The sponsorship of the event, which has been subsequently slammed by police, was covert and drew on social relationships to build brand trust. This kind of covert sponsorship is slowly increasing. Students are being signed up to alcohol sponsorship deals, mugs and posters are shipped off freely and samples are gifted by the bucket-load in alcohol stores.

With the way studentville is socially entangled, it’s blatant that students are immensely vulnerable to this type of marketing. If my flat were offered 280 free drinks, regardless of what they were, we would be taking them. I don’t think we would pass up on an opportunity which could prevent the end-of-week budget crunch inevitable most Saturdays.

This kind of opportunistic marketing is not without its faults. The approach fundamentally reshapes how and what students drink on an average night out, changing expectations around what "getting on the piss" looks like.

What is being marketed so effectively to students is 10-12 packs of RTDs, a drink which you can realistically plough through in less than a minute.

Something like good ol’ Speight’s is most commonly purchased in 24 packs and are not as easy to drink despite having less alcohol content.

If you have a 24 pack of Speight’s, your mentality is never going to be to finish the box: if it is, that’s a worry.

If you only have 10 RTDs, your mentality is going to be to finish the box in rapid time, leaving you drunk as a skunk and conked out before you even get started.

While this of course doesn’t always happen, it’s much more likely when drinking RTDs with high-alcohol content and lemonade-esque tastes.

The carnage of Castle St is always going to be there, but the way alcohol is marketed and consumed fundamentally changes its shape. The conditions surrounding your drinking will be the key determinant of how you experience the world in that time and subsequently how you treat it.

And if this is the case, there really isn’t a reason to pin blame on the students who are thrust into circumstances which shape their action considerably.

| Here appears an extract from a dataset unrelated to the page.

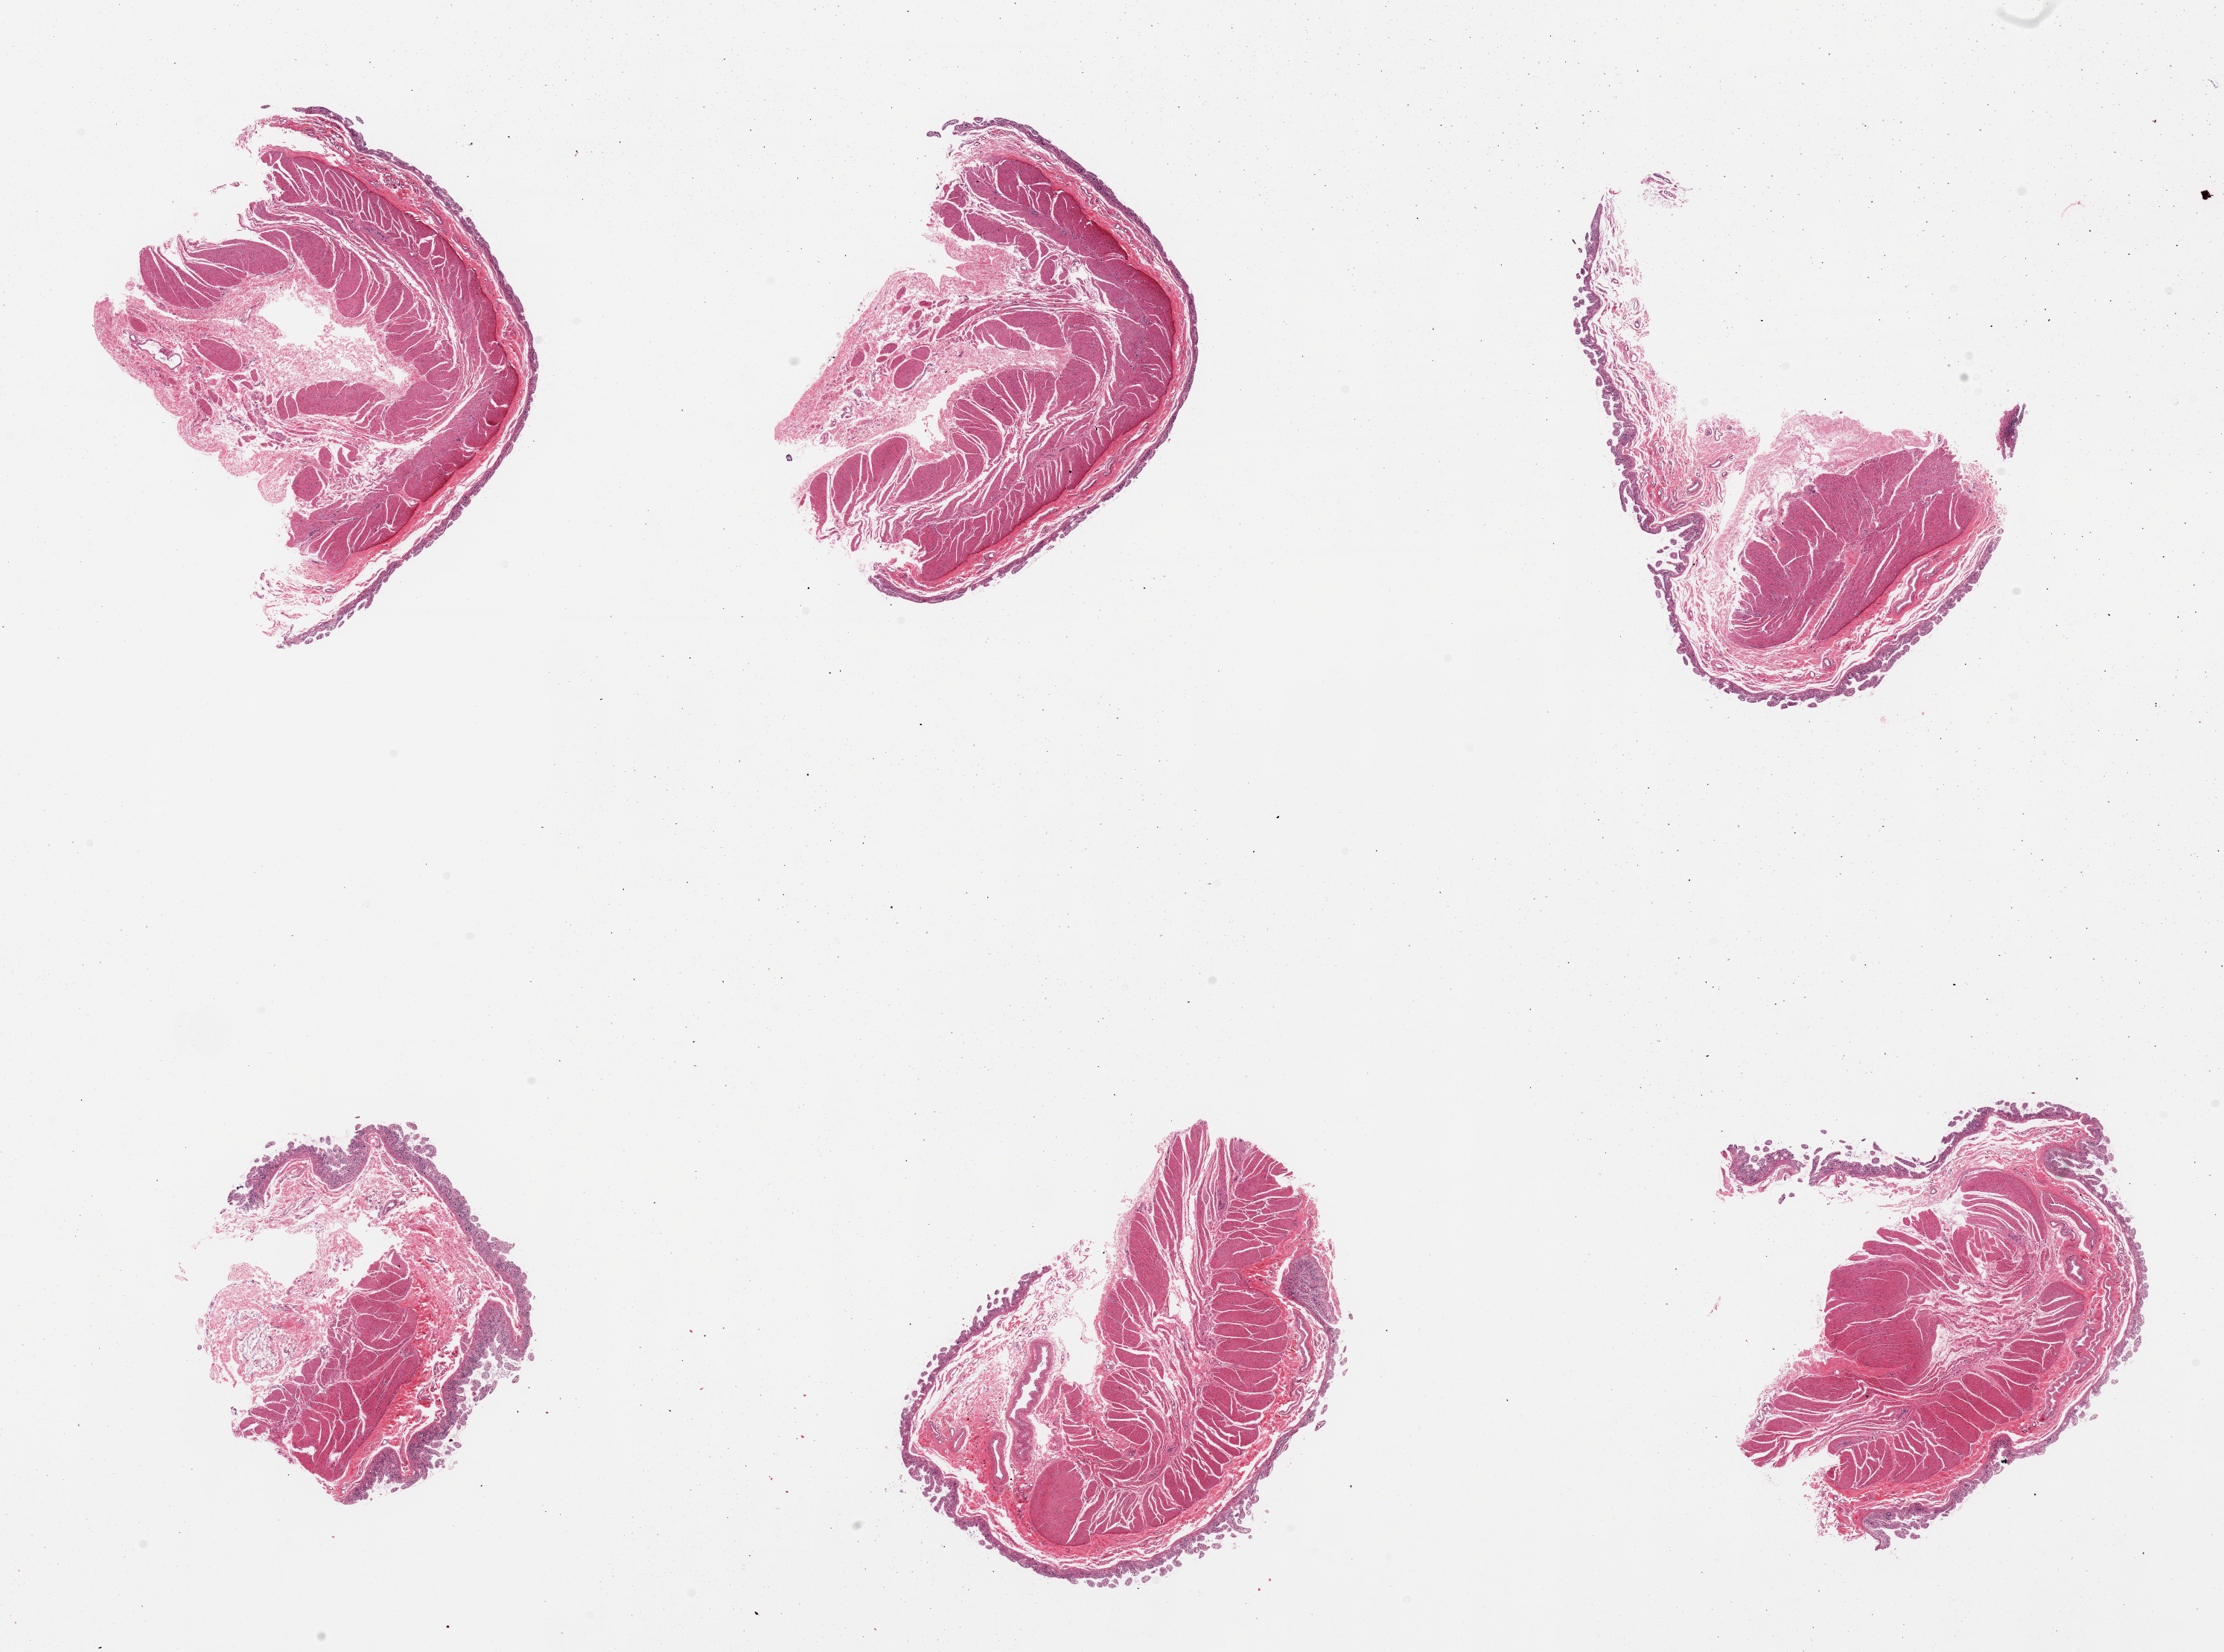
Whole-slide image, H&E stain, whole scanned area (about 23.6 x 17.6 mm, slide scanned at 20x) shown as a low-resolution overview. Donor: male.
Specimen: PAXgene-fixed, paraffin-embedded tissue; sampled site (target tissue): sigmoid colon; tissue donor sample.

Alcohol brands are feasting in a state of deregulated student drinking with scarce controls if anything goes wrong. Because of this, students are consistently meeting the ambulance at the bottom of the cliff instead of having measures in place to keep their drinking safe.

Obviously, a student pub would go a long way to solving this issue, but inhibiting covert alcohol marketing schemes like the one instituted by Bee is something we can do now. Not only would studentville look a little cleaner, but students might also look a little happier as RTD brands loosen their chokeholds and students begin to drink in conditions which facilitate laughs and longevity.

Have a good O Week everyone, and remember to think kindly of us next time things go awry in Castle St.

 - Hugh Askerud is a 20-year-old local resident and student at the University of Otago, majoring in politics and religious studies.